The remaining parameters control how the feature matrix is built or let you reuse one. A custom df_scales overrides the default scale set; accept_gaps tolerates gapped parts; n_jobs parallelizes the build. A pre-computed X (column i = feature in row i) skips the build entirely and also covers a :meth:CPP.run_num df_feat:

df_scales = aa.load_scales()
df_var_full = sf.prune_by_variance(df_feat=df_feat, df_parts=df_parts, df_scales=df_scales,
                                   threshold=0.005, accept_gaps=True, n_jobs=1)
X = sf.feature_matrix(features=df_feat, df_parts=df_parts)
df_var_X = sf.prune_by_variance(df_feat=df_feat, X=X, threshold=0.005)
print(f"via df_parts+params: {len(df_var_full)} | via pre-computed X: {len(df_var_X)}")

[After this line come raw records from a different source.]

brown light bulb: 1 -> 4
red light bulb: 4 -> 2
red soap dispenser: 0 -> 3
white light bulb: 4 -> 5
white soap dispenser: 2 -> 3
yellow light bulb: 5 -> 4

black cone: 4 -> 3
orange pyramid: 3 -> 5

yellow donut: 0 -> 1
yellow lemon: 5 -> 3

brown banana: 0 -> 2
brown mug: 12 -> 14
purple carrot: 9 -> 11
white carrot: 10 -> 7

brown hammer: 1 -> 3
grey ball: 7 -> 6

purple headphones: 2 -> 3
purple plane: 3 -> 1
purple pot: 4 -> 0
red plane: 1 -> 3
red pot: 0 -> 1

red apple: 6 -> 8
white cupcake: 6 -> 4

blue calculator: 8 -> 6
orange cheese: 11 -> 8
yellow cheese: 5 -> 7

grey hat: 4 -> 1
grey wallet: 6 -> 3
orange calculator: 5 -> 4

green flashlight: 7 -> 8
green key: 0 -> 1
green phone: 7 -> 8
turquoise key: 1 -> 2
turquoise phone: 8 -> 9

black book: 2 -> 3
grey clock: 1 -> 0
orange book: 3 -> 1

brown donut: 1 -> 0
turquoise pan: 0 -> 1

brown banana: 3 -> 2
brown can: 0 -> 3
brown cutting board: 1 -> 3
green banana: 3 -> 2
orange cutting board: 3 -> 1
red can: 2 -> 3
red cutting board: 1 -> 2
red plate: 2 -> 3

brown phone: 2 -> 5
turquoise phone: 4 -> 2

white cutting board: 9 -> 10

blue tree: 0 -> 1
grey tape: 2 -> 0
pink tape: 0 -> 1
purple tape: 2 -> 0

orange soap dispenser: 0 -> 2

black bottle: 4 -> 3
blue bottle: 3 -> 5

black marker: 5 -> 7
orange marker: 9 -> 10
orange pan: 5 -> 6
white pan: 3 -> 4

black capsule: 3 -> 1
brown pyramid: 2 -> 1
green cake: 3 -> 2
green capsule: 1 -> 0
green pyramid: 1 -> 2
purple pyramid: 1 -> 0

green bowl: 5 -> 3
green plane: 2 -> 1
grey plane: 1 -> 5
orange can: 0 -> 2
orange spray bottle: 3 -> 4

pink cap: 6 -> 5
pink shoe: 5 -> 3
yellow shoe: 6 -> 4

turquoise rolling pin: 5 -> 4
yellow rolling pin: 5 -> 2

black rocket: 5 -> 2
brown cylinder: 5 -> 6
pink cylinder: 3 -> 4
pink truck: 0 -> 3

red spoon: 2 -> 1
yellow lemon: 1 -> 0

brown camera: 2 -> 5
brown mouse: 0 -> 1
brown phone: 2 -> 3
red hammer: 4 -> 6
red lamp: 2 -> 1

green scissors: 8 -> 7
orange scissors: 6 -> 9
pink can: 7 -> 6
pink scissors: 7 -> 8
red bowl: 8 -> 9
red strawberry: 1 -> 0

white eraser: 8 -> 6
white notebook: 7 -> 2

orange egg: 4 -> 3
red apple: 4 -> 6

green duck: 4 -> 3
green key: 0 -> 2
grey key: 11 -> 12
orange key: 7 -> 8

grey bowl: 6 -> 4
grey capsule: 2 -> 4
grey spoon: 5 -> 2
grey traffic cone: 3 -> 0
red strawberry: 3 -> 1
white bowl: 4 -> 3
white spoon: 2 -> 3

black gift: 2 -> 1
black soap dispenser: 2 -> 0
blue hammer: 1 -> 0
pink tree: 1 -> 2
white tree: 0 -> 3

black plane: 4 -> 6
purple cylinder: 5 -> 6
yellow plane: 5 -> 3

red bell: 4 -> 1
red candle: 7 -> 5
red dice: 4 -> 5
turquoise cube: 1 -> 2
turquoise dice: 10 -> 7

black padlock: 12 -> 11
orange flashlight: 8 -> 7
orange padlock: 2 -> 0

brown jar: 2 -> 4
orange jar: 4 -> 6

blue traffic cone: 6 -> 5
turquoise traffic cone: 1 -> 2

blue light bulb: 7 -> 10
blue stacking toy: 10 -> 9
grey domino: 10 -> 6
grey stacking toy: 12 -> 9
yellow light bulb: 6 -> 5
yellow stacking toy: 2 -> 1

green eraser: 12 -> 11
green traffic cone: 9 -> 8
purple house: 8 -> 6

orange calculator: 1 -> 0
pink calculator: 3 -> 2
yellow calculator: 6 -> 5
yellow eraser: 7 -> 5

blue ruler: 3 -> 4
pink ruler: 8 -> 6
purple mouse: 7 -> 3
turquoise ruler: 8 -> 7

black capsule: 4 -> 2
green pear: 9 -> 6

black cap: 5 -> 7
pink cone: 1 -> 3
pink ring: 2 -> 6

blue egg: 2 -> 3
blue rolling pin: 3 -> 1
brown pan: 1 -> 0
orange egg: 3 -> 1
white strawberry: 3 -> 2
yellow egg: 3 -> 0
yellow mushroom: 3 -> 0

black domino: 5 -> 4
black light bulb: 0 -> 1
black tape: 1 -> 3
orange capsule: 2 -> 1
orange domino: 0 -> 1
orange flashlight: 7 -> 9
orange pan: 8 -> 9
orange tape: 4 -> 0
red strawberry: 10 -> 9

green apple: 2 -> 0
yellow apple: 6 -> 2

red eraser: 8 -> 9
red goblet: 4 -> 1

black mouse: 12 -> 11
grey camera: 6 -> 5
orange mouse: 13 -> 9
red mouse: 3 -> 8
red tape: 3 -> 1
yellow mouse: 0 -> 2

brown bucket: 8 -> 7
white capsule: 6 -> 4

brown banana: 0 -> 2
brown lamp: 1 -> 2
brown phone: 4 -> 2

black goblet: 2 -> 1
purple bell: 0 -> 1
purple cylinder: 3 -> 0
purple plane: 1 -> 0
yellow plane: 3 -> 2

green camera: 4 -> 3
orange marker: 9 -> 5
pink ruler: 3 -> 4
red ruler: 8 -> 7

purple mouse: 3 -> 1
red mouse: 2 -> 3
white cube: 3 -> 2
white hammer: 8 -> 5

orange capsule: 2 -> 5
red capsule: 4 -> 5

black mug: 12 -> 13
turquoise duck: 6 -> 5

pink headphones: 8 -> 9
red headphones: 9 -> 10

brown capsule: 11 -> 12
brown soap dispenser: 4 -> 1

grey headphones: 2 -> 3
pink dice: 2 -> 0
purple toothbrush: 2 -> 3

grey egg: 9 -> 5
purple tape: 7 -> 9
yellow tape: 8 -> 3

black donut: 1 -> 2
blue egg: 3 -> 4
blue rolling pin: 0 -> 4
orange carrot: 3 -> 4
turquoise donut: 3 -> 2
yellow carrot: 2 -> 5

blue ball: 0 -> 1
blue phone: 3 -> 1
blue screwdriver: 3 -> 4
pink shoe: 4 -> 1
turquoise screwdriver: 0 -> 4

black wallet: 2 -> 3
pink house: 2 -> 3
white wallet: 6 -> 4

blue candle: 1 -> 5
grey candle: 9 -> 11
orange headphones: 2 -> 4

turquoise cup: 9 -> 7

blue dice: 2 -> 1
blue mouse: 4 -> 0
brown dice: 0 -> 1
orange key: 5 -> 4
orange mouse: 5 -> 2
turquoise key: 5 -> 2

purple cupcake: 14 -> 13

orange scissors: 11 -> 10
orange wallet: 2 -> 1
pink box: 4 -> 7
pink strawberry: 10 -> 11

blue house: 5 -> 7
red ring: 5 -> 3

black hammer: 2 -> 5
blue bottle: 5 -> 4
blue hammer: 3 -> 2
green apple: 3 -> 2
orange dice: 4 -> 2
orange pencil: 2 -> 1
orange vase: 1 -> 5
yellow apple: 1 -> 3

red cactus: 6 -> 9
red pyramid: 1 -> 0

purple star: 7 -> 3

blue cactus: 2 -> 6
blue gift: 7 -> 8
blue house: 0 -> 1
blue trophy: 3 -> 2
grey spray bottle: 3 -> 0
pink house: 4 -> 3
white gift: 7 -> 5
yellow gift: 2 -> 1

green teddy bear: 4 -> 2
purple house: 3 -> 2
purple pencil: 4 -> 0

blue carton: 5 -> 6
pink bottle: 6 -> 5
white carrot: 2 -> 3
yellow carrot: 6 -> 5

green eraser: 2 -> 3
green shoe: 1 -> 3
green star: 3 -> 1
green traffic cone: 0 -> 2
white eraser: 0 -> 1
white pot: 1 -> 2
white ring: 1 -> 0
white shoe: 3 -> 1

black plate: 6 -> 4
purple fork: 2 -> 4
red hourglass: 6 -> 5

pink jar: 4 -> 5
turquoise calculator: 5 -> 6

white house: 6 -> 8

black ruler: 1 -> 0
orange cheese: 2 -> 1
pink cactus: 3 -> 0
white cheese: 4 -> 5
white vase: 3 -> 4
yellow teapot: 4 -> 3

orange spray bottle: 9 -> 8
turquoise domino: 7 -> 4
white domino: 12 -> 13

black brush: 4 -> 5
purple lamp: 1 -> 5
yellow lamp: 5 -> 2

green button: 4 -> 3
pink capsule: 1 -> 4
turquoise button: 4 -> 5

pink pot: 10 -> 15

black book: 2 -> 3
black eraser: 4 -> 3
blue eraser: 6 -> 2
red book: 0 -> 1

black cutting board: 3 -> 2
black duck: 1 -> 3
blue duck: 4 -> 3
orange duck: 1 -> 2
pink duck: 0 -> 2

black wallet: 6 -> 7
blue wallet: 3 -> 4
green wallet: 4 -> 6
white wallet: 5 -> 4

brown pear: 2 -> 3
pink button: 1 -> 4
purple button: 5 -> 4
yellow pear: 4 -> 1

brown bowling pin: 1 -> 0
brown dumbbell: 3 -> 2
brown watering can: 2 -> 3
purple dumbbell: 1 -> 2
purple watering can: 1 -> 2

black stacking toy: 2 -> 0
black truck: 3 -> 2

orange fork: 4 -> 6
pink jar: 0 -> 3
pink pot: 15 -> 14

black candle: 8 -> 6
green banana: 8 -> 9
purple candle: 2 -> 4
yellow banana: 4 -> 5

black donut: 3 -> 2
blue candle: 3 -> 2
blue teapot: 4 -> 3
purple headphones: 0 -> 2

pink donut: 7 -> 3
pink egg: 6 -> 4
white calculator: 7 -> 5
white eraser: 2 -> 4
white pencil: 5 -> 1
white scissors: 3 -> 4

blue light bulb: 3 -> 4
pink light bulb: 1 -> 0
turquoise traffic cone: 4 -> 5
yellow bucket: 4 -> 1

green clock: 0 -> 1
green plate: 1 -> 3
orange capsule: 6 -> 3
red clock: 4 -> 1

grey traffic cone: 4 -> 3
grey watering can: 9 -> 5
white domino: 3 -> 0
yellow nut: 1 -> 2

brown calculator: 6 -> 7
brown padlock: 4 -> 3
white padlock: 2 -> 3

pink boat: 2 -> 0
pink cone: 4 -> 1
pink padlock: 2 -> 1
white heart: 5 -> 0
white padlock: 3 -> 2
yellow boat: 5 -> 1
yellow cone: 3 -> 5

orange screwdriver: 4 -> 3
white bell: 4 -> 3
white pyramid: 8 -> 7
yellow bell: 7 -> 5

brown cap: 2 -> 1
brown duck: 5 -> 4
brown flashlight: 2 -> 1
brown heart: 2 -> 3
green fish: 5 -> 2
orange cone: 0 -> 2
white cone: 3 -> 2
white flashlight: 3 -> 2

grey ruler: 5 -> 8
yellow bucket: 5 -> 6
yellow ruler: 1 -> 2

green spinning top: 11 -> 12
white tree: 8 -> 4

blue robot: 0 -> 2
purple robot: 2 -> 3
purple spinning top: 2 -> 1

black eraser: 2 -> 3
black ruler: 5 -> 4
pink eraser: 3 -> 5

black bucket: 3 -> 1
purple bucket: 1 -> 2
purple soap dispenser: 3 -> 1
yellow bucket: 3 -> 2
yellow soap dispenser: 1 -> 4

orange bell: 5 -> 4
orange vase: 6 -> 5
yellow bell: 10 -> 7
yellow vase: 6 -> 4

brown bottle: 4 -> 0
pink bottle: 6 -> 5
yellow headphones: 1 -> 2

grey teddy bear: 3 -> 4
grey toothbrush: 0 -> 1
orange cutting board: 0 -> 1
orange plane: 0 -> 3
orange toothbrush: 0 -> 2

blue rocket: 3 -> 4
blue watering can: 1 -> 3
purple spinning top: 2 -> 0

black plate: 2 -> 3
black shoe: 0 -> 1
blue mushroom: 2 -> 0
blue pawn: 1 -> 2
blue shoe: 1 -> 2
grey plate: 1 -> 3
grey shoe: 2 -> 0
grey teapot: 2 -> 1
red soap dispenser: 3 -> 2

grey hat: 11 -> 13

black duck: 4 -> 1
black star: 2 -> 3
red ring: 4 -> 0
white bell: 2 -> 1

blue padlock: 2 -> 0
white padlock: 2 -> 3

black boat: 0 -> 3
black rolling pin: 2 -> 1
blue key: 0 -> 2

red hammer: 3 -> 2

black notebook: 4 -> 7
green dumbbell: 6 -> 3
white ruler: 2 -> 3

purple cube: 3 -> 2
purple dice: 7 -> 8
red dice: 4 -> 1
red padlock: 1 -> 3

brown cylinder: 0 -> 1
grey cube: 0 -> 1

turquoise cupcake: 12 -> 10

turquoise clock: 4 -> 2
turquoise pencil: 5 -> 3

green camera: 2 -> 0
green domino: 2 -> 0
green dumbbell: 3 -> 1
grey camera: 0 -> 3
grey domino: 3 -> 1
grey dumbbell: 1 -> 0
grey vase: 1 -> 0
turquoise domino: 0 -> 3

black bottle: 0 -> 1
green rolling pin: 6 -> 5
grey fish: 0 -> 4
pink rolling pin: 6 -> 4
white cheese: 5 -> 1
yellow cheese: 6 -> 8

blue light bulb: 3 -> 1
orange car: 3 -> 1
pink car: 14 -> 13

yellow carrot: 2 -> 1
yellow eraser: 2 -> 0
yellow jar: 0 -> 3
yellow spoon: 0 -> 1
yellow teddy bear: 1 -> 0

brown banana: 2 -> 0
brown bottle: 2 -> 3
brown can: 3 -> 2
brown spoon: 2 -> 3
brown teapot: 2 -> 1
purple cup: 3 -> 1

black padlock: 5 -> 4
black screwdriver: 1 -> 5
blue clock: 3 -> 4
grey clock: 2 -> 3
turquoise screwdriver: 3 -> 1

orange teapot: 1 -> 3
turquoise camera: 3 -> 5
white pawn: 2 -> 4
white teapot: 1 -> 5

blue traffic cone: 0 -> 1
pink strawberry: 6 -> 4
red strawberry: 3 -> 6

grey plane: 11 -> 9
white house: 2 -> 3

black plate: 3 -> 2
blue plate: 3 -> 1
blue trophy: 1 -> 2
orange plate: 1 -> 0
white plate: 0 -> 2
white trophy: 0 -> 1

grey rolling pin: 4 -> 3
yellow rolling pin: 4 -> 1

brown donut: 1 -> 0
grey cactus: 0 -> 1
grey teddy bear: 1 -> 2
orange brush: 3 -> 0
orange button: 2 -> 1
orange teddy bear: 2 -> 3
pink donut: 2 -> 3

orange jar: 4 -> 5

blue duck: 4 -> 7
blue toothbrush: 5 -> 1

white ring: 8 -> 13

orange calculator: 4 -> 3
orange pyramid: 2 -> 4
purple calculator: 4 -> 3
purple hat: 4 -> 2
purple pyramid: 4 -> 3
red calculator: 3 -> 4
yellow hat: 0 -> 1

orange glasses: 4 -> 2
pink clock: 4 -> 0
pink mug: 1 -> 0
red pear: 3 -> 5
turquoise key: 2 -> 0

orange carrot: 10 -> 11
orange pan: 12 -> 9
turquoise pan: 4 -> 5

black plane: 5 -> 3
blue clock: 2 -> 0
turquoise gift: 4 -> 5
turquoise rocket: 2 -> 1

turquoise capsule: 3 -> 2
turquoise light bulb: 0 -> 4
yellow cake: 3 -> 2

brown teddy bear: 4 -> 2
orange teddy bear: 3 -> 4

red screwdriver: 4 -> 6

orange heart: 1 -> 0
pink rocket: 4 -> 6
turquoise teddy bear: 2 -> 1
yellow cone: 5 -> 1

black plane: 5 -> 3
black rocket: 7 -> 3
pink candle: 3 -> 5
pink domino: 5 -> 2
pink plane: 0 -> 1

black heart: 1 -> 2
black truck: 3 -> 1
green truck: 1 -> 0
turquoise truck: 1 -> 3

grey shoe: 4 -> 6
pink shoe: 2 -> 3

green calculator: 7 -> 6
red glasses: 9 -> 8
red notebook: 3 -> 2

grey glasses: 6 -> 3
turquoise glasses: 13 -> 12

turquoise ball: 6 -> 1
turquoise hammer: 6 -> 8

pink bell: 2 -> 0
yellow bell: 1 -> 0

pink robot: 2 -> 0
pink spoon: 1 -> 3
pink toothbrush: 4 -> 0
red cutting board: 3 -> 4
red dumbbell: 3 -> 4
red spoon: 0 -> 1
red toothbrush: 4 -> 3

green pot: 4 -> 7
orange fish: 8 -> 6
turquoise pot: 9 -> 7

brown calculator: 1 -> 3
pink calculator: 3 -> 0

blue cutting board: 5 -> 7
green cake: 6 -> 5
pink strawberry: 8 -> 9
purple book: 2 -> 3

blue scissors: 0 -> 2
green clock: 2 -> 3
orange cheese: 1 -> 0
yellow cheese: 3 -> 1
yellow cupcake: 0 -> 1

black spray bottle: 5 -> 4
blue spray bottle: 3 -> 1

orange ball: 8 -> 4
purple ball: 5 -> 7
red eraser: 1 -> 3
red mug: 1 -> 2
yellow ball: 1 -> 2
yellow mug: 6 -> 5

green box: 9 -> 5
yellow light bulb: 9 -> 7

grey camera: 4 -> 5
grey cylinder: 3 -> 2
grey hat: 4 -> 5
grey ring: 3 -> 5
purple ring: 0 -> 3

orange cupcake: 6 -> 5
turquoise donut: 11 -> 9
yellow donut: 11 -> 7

via df_parts+params: 50 | via pre-computed X: 50

What can go wrong? A threshold above every feature’s variance would remove all features, so it raises a ValueError rather than returning an empty table:

try:
    sf.prune_by_variance(df_feat=df_feat, X=X, threshold=1e6)
except ValueError as e:
    print(f"ValueError: {e}")

ValueError: 'threshold' (1000000.0) removed all features. Lower it to retain features.